Non seulement la Rinaldi ne montra aucun signe de repentir les rares fois où elle daigna se montrer, mais on eût dit qu’elle prenait un malin plaisir à empoisonner le joli voyage fluvial… On ne la voyait pas, cependant on l’entendait. Et pas dans ses meilleures prestations : elle ne chantait pas, elle vocalisait à longueur de journée en égrenant inlassablement des gammes à n’importe quelle heure. De préférence pendant la sieste, les repas et l’heure magique entre toutes du coucher du soleil où chacun des passagers eût apprécié de boire un verre sur le pont-terrasse en contemplant l’astre-dieu se fondre dans une fabuleuse débauche de nuances allant de l’or clair au pourpre profond, déclinant doucement vers les teintes d’améthyste et le velours sombre de la nuit. Après, on avait enfin la paix, la cantatrice redoutant pour ses cordes vocales la brume montant du fleuve avec le soir.

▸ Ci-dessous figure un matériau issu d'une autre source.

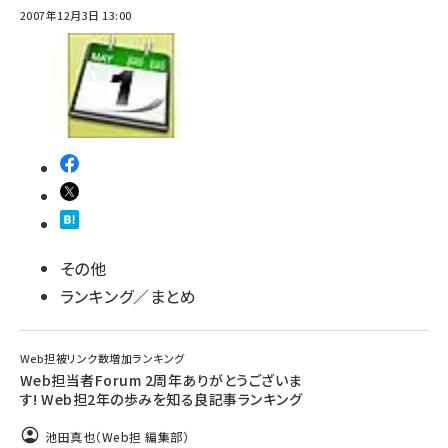
2007年12月3日 13:00
その他
ランキング／まとめ
Web担被リンク数増加ランキング
Web担当者Forum 2周年ありがとうございま
す! Web担2年の歩みを知る良記事ランキング
池田真也（Web担 編集部）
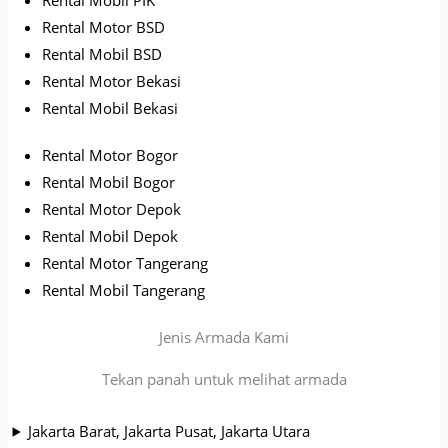
Rental Motor BSD
Rental Mobil BSD
Rental Motor Bekasi
Rental Mobil Bekasi
Rental Motor Bogor
Rental Mobil Bogor
Rental Motor Depok
Rental Mobil Depok
Rental Motor Tangerang
Rental Mobil Tangerang
Jenis Armada Kami
Tekan panah untuk melihat armada
Jakarta Barat, Jakarta Pusat, Jakarta Utara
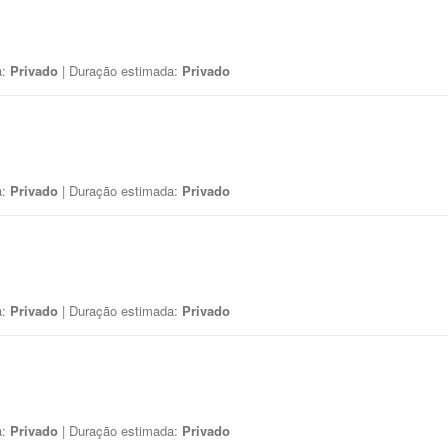
a:
Privado
| Duração estimada:
Privado
a:
Privado
| Duração estimada:
Privado
a:
Privado
| Duração estimada:
Privado
a:
Privado
| Duração estimada:
Privado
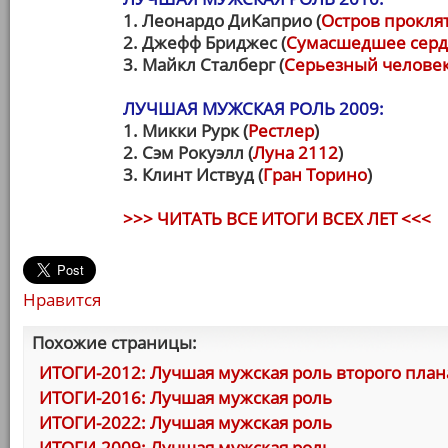
1. Леонардо ДиКаприо (
Остров прокля
2. Джефф Бриджес (
Сумасшедшее сер
3. Майкл Сталберг (
Серьезный челове
ЛУЧШАЯ МУЖСКАЯ РОЛЬ 2009:
1. Микки Рурк (
Рестлер
)
2. Сэм Рокуэлл (
Луна 2112
)
3. Клинт Иствуд (
Гран Торино
)
>>> ЧИТАТЬ ВСЕ ИТОГИ ВСЕХ ЛЕТ <<<
Нравится
Похожие страницы:
ИТОГИ-2012: Лучшая мужская роль второго план
ИТОГИ-2016: Лучшая мужская роль
ИТОГИ-2022: Лучшая мужская роль
ИТОГИ-2009: Лучшая мужская роль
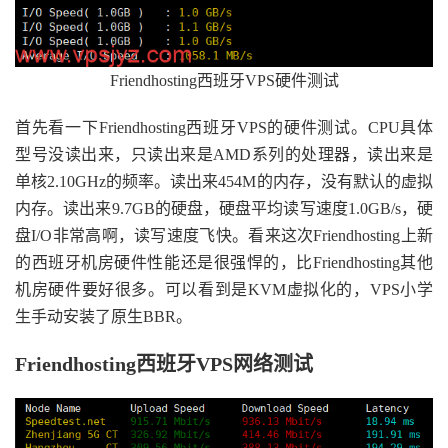
Friendhosting西班牙VPS硬件测试
首先看一下Friendhosting西班牙VPS的硬件测试。CPU具体
型号没读出来，只读出来是AMD系列的处理器，读出来是
单核2.10GHz的频率。读出来454M的内存，没有默认的虚拟
内存。读出来9.7GB的硬盘，硬盘平均读写速度1.0GB/s，硬
盘I/O非常高啊，读写速度飞快。看来这次Friendhosting上新
的西班牙机房硬件性能还是很强悍的，比Friendhosting其他
机房硬件要好很多。可以看到是KVM虚拟化的，VPS小学
生手动安装了原生BBR。
Friendhosting西班牙VPS网络测试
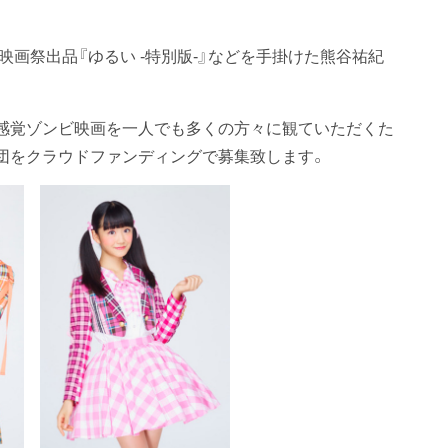
映画祭出品『ゆるい -特別版-』などを手掛けた熊谷祐紀
感覚ゾンビ映画を一人でも多くの方々に観ていただくた
団をクラウドファンディングで募集致します。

— Heureusement que la croisière ne dure que trois jours ! soupira Adalbert le second soir, alors que tous les passagers étaient au bord de l’exaspération. Et dire que l’on ne peut rien faire !

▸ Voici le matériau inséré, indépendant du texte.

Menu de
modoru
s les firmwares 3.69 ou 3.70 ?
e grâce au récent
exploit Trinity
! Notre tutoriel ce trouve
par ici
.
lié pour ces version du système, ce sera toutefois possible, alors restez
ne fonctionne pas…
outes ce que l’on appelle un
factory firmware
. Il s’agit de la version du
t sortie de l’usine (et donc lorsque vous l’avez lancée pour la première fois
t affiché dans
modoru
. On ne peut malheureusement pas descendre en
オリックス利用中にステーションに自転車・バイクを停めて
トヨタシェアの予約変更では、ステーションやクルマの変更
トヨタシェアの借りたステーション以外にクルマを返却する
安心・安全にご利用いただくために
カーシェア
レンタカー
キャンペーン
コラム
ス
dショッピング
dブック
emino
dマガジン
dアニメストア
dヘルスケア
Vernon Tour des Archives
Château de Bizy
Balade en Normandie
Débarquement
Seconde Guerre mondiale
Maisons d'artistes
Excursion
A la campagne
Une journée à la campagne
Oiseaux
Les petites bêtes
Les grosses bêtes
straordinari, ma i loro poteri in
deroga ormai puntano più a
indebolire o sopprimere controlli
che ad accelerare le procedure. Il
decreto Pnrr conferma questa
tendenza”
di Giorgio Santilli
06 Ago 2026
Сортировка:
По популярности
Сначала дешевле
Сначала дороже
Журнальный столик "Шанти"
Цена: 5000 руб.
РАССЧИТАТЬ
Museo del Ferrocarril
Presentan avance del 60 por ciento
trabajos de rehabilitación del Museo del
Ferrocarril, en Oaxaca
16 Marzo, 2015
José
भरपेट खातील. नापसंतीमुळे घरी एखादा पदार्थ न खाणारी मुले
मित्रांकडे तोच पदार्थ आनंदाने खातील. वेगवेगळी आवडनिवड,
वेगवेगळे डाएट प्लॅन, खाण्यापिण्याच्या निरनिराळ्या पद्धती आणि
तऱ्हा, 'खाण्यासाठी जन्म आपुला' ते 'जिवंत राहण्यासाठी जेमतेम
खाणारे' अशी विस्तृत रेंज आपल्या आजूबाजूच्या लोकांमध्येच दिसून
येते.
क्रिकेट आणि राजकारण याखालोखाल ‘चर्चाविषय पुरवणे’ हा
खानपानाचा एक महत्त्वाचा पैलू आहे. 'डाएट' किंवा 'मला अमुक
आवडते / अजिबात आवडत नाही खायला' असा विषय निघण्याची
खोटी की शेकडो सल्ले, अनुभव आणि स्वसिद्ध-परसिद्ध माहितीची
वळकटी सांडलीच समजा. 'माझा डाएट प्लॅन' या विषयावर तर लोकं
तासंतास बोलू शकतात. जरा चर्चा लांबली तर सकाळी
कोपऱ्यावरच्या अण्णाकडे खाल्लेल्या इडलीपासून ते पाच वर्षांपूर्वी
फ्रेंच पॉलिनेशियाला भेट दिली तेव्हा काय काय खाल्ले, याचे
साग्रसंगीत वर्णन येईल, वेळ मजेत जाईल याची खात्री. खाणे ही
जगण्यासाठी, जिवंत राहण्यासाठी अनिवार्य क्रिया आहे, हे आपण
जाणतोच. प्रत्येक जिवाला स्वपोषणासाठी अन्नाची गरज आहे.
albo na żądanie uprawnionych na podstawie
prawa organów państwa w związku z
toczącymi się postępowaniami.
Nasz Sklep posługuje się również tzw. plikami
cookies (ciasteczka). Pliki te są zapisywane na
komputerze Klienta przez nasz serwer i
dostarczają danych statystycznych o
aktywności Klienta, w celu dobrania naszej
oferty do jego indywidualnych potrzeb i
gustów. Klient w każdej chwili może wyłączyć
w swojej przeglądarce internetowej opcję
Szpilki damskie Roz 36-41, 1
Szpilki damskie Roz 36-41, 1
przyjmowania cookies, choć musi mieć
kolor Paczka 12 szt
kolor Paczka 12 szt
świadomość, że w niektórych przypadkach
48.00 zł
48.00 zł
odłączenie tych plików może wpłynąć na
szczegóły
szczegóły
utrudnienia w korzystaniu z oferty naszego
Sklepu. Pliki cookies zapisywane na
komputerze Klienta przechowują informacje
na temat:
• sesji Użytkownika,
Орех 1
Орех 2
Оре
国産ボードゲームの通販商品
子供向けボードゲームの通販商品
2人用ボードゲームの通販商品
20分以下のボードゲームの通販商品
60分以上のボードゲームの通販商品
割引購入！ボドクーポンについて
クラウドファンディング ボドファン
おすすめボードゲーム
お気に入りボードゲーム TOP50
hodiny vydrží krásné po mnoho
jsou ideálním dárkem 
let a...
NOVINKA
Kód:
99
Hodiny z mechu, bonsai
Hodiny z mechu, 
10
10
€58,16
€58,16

Ce ne fut pas faute d’essayer. Aldo, ayant eu l’insigne honneur d’être invité à lui rendre visite, tenta de l’amener poliment à la raison. On ne le reçut même pas. On se contenta de lui crier : « Vous m’avez demandé de chanter, je chante ! » Le joyeux commandant Fatah se lança lui aussi courageusement à l’assaut de la porte si hermétiquement close. Ce fut en vain : il s’entendit signifier l’ordre de laisser travailler en paix une artiste qui était l’invitée personnelle du roi Fouad !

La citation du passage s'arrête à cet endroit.